[Exercise prompt]: No pictures belong in the copy. Retype exactly, and only, the stretch of lines below from the one with "godkendt, da det" through the one with "alimenti fresci durante".

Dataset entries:
==========

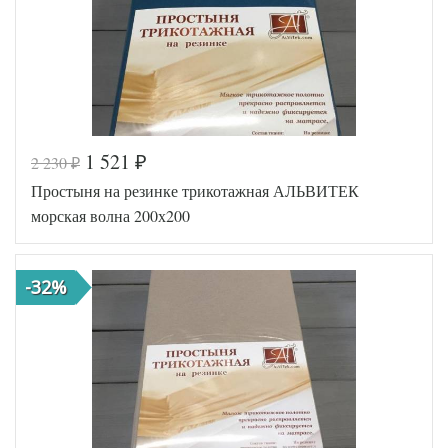
1 521
2 230
₽
₽
Код товара
517-092
Простыня на резинке трикотажная АЛЬВИТЕК
AL460704
Артикул
8009291
морская волна 200х200
Ткань
Трикотаж
200х200
Размер
(на
простыни
резинке)
-32%
АльВиТек
Производитель
(Россия)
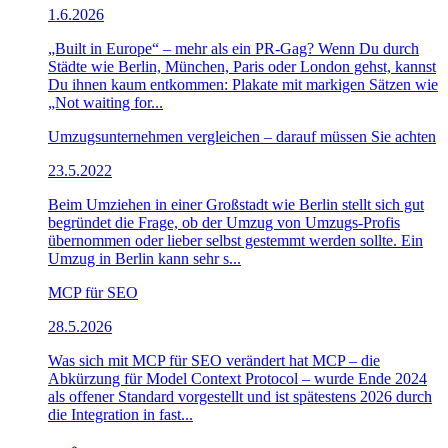
1.6.2026
„Built in Europe“ – mehr als ein PR-Gag? Wenn Du durch
Städte wie Berlin, München, Paris oder London gehst, kannst
Du ihnen kaum entkommen: Plakate mit markigen Sätzen wie
„Not waiting for...
Umzugsunternehmen vergleichen – darauf müssen Sie achten
23.5.2022
Beim Umziehen in einer Großstadt wie Berlin stellt sich gut
begründet die Frage, ob der Umzug von Umzugs-Profis
übernommen oder lieber selbst gestemmt werden sollte. Ein
Umzug in Berlin kann sehr s...
MCP für SEO
28.5.2026
Was sich mit MCP für SEO verändert hat MCP – die
Abkürzung für Model Context Protocol – wurde Ende 2024
als offener Standard vorgestellt und ist spätestens 2026 durch
die Integration in fast...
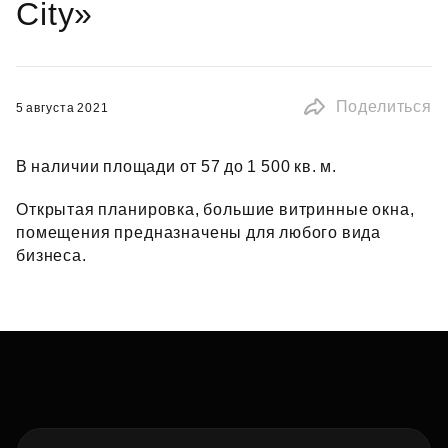
City»
Поделиться
5 августа 2021
В наличии площади от 57 до 1 500 кв. м.
Открытая планировка, большие витринные окна,
помещения предназначены для любого вида
бизнеса.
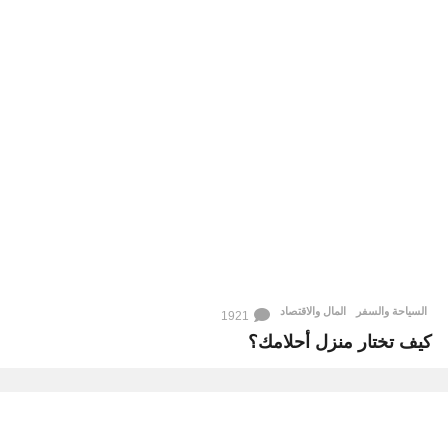
السياحة والسفر
,
المال والاقتصاد
1921
كيف تختار منزل أحلامك؟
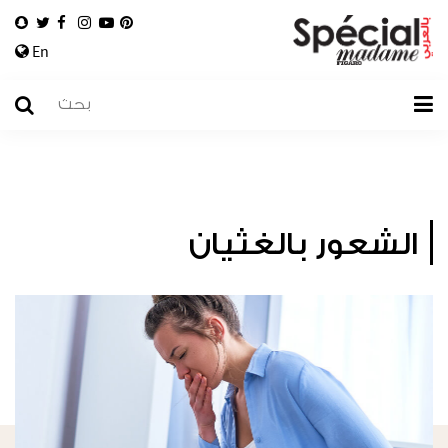
En
الشعور بالغثيان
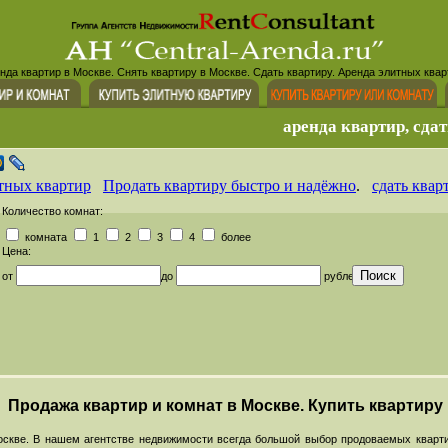
нда квартир в Москве. Снять квартиру в Москве. Сдать квартиру. Аренда элитных квар
аренда квартир, сдат
тных квартир
Продать квартиру быстро и надёжно
.
сдать квар
Количество комнат:
комната
1
2
3
4
более
Цена:
от
до
рублей
Продажа квартир и комнат в Москве. Купить квартиру
скве. В нашем агентстве недвижимости всегда большой выбор продоваемых кварти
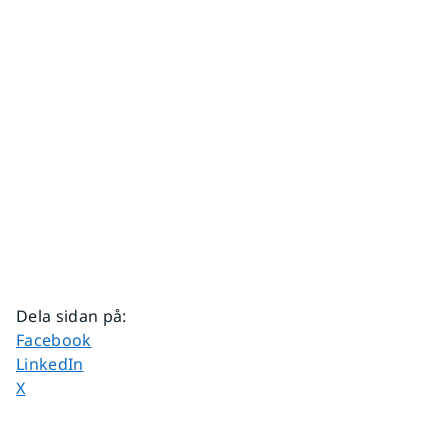
Dela sidan på
:
Dela sidan på
Facebook
Dela sidan på
LinkedIn
Dela sidan på
X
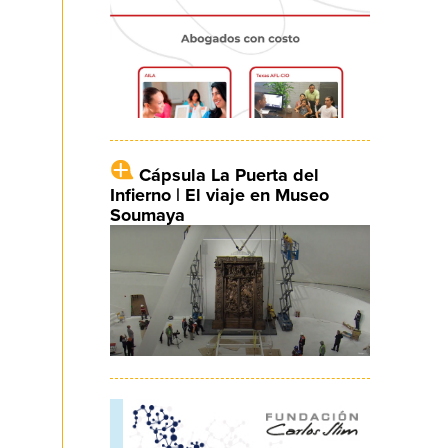
Cápsula La Puerta del
Infierno | El viaje en Museo
Soumaya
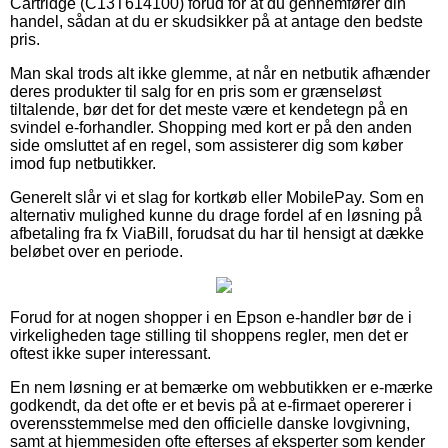
Cartridge (C13T614100) forud for at du gennemfører din
handel, sådan at du er skudsikker på at antage den bedste
pris.
Man skal trods alt ikke glemme, at når en netbutik afhænder
deres produkter til salg for en pris som er grænseløst
tiltalende, bør det for det meste være et kendetegn på en
svindel e-forhandler. Shopping med kort er på den anden
side omsluttet af en regel, som assisterer dig som køber
imod fup netbutikker.
Generelt slår vi et slag for kortkøb eller MobilePay. Som en
alternativ mulighed kunne du drage fordel af en løsning på
afbetaling fra fx ViaBill, forudsat du har til hensigt at dække
beløbet over en periode.
Forud for at nogen shopper i en Epson e-handler bør de i
virkeligheden tage stilling til shoppens regler, men det er
oftest ikke super interessant.
En nem løsning er at bemærke om webbutikken er e-mærke
godkendt, da det ofte er et bevis på at e-firmaet opererer i
overensstemmelse med den officielle danske lovgivning,
samt at hjemmesiden ofte efterses af eksperter som kender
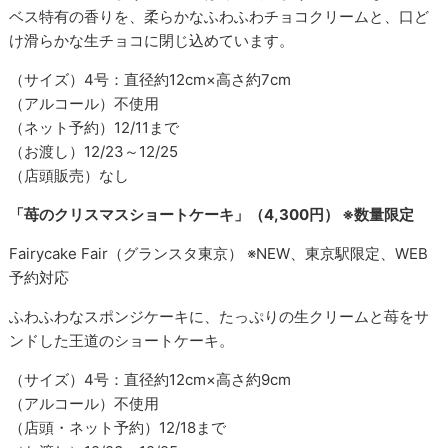
ベス特有の香りを、柔らかなふわふわチョコクリームと、口ど
け滑らかな生チョコに閉じ込めています。
（サイズ）4号：直径約12cm×高さ約7cm
（アルコール）不使用
（ネット予約）12/11まで
（お渡し）12/23～12/25
（店頭販売）なし
「苺のクリスマスショートケーキ」（4,300円） ※数量限定
Fairycake Fair（グランスタ東京） ※NEW、東京駅限定、WEB
予約対応
ふわふわなスポンジケーキに、たっぷりの生クリームと苺をサ
ンドした王道のショートケーキ。
（サイズ）4号：直径約12cm×高さ約9cm
（アルコール）不使用
（店頭・ネット予約）12/18まで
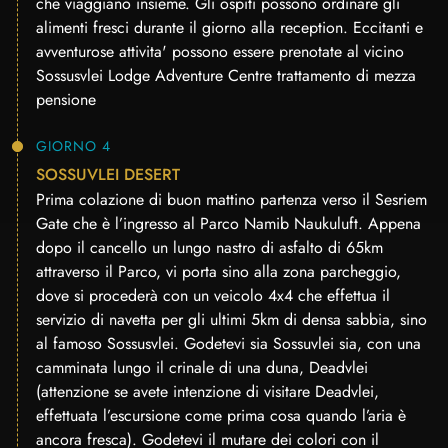
che viaggiano insieme. Gli ospiti possono ordinare gli
alimenti fresci durante il giorno alla reception. Eccitanti e
avventurose attivita' possono essere prenotate al vicino
Sossusvlei Lodge Adventure Centre trattamento di mezza
pensione
GIORNO 4
SOSSUVLEI DESERT
Prima colazione di buon mattino partenza verso il Sesriem
Gate che è l’ingresso al Parco Namib Naukuluft. Appena
dopo il cancello un lungo nastro di asfalto di 65km
attraverso il Parco, vi porta sino alla zona parcheggio,
dove si procederà con un veicolo 4x4 che effettua il
servizio di navetta per gli ultimi 5km di densa sabbia, sino
al famoso Sossusvlei. Godetevi sia Sossuvlei sia, con una
camminata lungo il crinale di una duna, Deadvlei
(attenzione se avete intenzione di visitare Deadvlei,
effettuata l’escursione come prima cosa quando l’aria è
ancora fresca). Godetevi il mutare dei colori con il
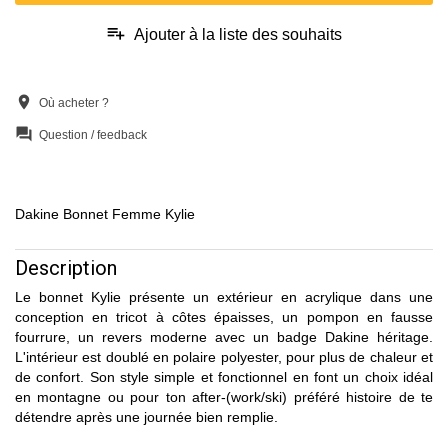
playlist_add
Ajouter à la liste des souhaits
location_on
Où acheter ?
question_answer
Question / feedback
Dakine Bonnet Femme Kylie
Description
Le bonnet Kylie présente un extérieur en acrylique dans une
conception en tricot à côtes épaisses, un pompon en fausse
fourrure, un revers moderne avec un badge Dakine héritage.
L'intérieur est doublé en polaire polyester, pour plus de chaleur et
de confort. Son style simple et fonctionnel en font un choix idéal
en montagne ou pour ton after-(work/ski) préféré histoire de te
détendre après une journée bien remplie.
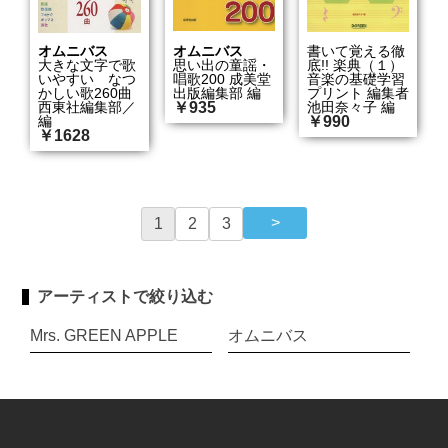
オムニバス
オムニバス
書いて覚える徹
大きな文字で歌
思い出の童謡・
底!! 楽典（１）
いやすい なつ
唱歌200 成美堂
音楽の基礎学習
かしい歌260曲
出版編集部 編
プリント 編集者
西東社編集部／
￥935
池田奈々子 編
編
￥990
￥1628
1
2
3
アーティストで絞り込む
Mrs. GREEN APPLE
オムニバス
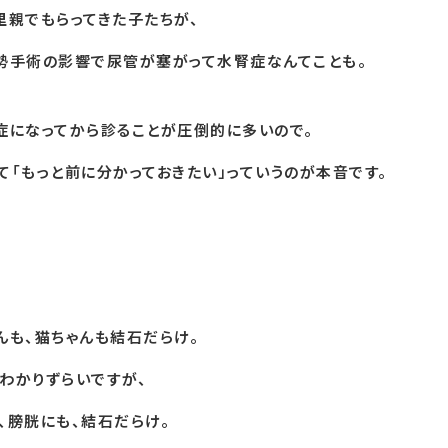
里親でもらってきた子たちが、
勢手術の影響で尿管が塞がって水腎症なんてことも。
症になってから診ることが圧倒的に多いので。
て「もっと前に分かっておきたい」っていうのが本音です。
んも、猫ちゃんも結石だらけ。
わかりずらいですが、
、膀胱にも、結石だらけ。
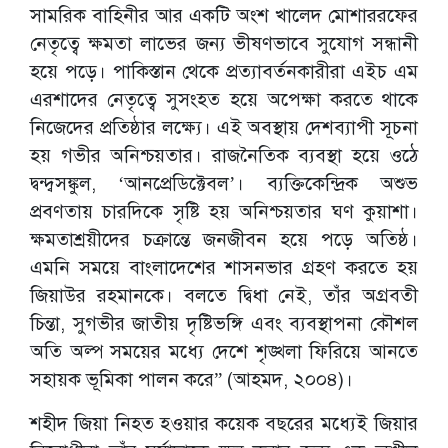
সামরিক বাহিনীর আর একটি অংশ খালেদ মোশাররফের
নেতৃত্বে ক্ষমতা লাভের জন্য ভীষণভাবে সুযোগ সন্ধানী
হয়ে পড়ে। পাকিস্তান থেকে প্রত্যাবর্তনকারীরা এইচ এম
এরশাদের নেতৃত্বে সুসংহত হয়ে অপেক্ষা করতে থাকে
নিজেদের প্রতিষ্ঠার লক্ষ্যে। এই অবস্থায় দেশব্যাপী সূচনা
হয় গভীর অনিশ্চয়তার। রাজনৈতিক ব্যবস্থা হয়ে ওঠে
দ্বন্দ্বসঙ্কুল, ‘আনপ্রেডিক্টেবল’। ব্যক্তিকেন্দ্রিক অশুভ
প্রবণতায় চারদিকে সৃষ্টি হয় অনিশ্চয়তার ঘণ কুয়াশা।
ক্ষমতাশ্রয়ীদের চক্রান্তে জনজীবন হয়ে পড়ে অতিষ্ঠ।
এমনি সময়ে বাংলাদেশের শাসনভার গ্রহণ করতে হয়
জিয়াউর রহমানকে। বলতে দ্বিধা নেই, তাঁর অগ্রবতী
চিন্তা, সুগভীর জাতীয় দৃষ্টিভঙ্গি এবং ব্যবস্থাপনা কৌশল
অতি অল্প সময়ের মধ্যে দেশে শৃঙ্খলা ফিরিয়ে আনতে
সহায়ক ভূমিকা পালন করে” (আহমদ, ২০০৪)।
শহীদ জিয়া নিহত হওয়ার কয়েক বছরের মধ্যেই জিয়ার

==========

[Answer below]:
godkendt, da det ofte er et bevis på at e-firmaet opererer i
overensstemmelse med den officielle danske lovgivning,
samt at hjemmesiden ofte efterses af eksperter som kender
ベス特有の香りを、柔らかなふわふわチョコクリームと、口ど
け滑らかな生チョコに閉じ込めています。
（サイズ）4号：直径約12cm×高さ約7cm
（アルコール）不使用
（ネット予約）12/11まで
（お渡し）12/23～12/25
（店頭販売）なし
「苺のクリスマスショートケーキ」（4,300円） ※数量限定
Fairycake Fair（グランスタ東京） ※NEW、東京駅限定、WEB
予約対応
ふわふわなスポンジケーキに、たっぷりの生クリームと苺をサ
ンドした王道のショートケーキ。
（サイズ）4号：直径約12cm×高さ約9cm
（アルコール）不使用
（店頭・ネット予約）12/18まで
che viaggiano insieme. Gli ospiti possono ordinare gli
alimenti fresci durante il giorno alla reception. Eccitanti e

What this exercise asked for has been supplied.